While thus far the album has ticked boxes of drama, exposition and Bellamy’s multi-layered falsettos (an infamous Muse trope) it feels, as the title may suggest, like a Muse simulation. Elements of the fantastical are there without the delivery. It changes entirely from this point on.

‘Propaganda’ and ‘Break It To Me’ go beyond where Muse have ever dared go before. The former, a tantalisingly slow, sexy, Prince tribute introduces a voice-box overlord, decimating society with titular propaganda. One cannot help but succumb, as the narrator does, to this change of mood further emphasised in ‘Break It To Me’, where a house-influenced beat and pre-chorus “drop” break the mould once more. Dedicated Muse fans may not be placated by the modernising of the band’s sound but it is nevertheless a polished attempt at evolution.

‘Something Human’ changes the tone once more, the happy-go-lucky drum beat sounding more like something one could find in a Mumford and Sons record. A personal favourite on the album, it is simultaneously upbeat about the possibility of coming home to “something human” in this chaotic universe, while also remaining both wishful and anxious of dangers elsewhere. Politically aware as ever, Matt Bellamy’s lyrics - while written in relation to a land of make-believe - apply to the very current, human fears of a totalitarian state.

‘Thought Contagion’, ‘Get Up And Fight’ and ‘Blockades’ begin the rhetoric of uprising, another classic employ of Muse’s songwriting. All three are anthemic in their own ways, deploying chanting crowds, pop-punk angst (“I can’t do this without you” Bellamy wails in ‘Get Up And Fight’ straight out of the All American Rejects playbook) and nostalgic flair. The ‘Blockades’ intro is startlingly similar to the epic ‘Bliss’ from Origins of Symmetry creating a delightful mirroring of the past sure to thrill longstanding followers.

And so we come to the end. Or do we? ‘Dig Down’, released 18 months before Simulation Theory, is the penultimate track, is one of resolution and hope in the face of adversity and seemingly sets up ‘The Void’, the album’s 11th and final song, to play out a gloriously happy ending. It doesn’t.

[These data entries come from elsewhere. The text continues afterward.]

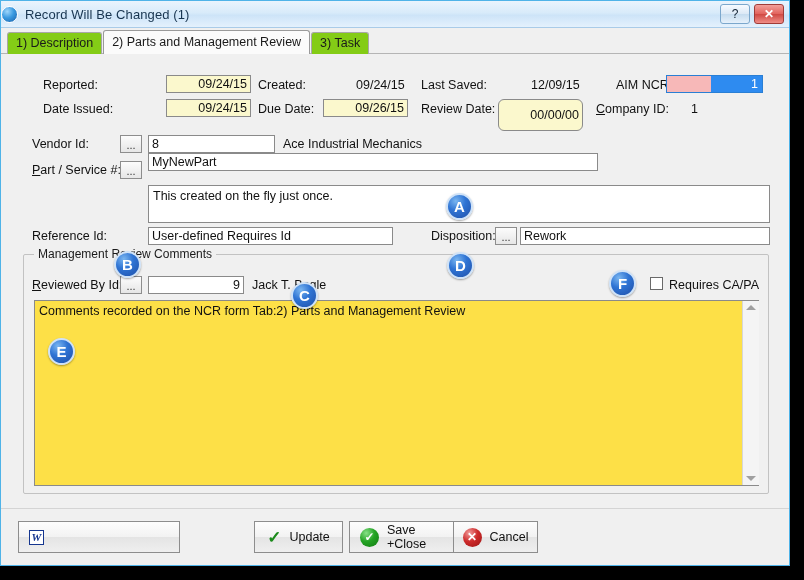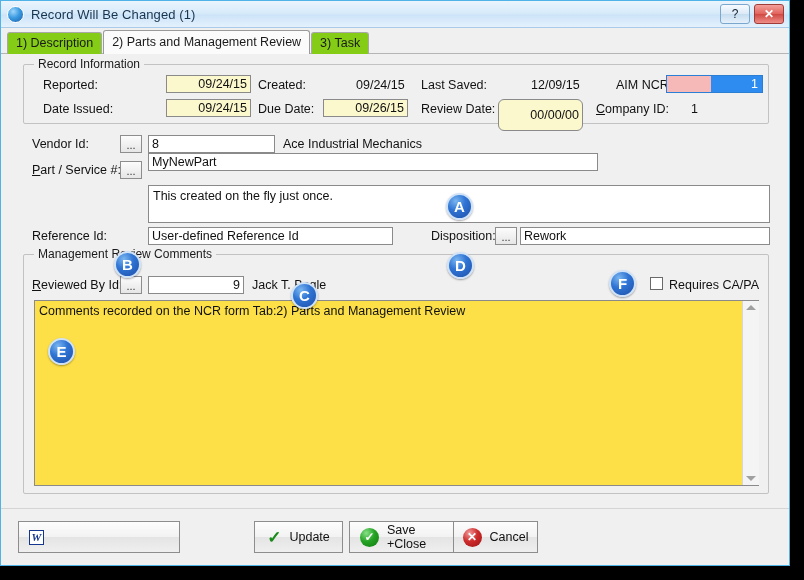--- a/index.html
+++ b/index.html
@@ -44,7 +44,6 @@
     border-bottom: 1px solid #a9cbe8;
     display: flex;
     align-items: center;
-    padding-left: 6px;
     box-sizing: border-box;
   }
   #app-icon {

Opening with a haunted ringing and bemoaning that “they’ll say the sun is dying”, ‘The Void’ drains rather than reconciles. Muse’s audience is left in limbo. If you enjoy the album, as I did, you’ll be left teetering on a knife-edge waiting for more. For that, you have two options. One is to desperately cling to the hope of a ninth studio album. There have been little to no in-house dramas during Muse’s 24-year journey to date, so this appears a probability. But in ‘Something Human’, Bellamy bemoans life on the road stating that he “crawls through the door” off the back of an extended tour. It is debatable whether the old fervour for their art remains.

Ironically, the second option is to feed that very problem, as Muse will play across the globe from February to July 2019 on their Simulation Theory tour. If the band remain enthused thereafter, a follow up to this ambitious, powerful work will be first on every fan’s agenda.

For Muse could have concluded this album in as satisfactory a way as possible and still there would be a craving for more. Their music remains as relevant and theatrical as it ever has been and their live performances only serve to accentuate this.

Muse could deliver time and time again, as they do in Simulation Theory, but still, it will never be enough. Perhaps that is the greatest compliment you can pay them.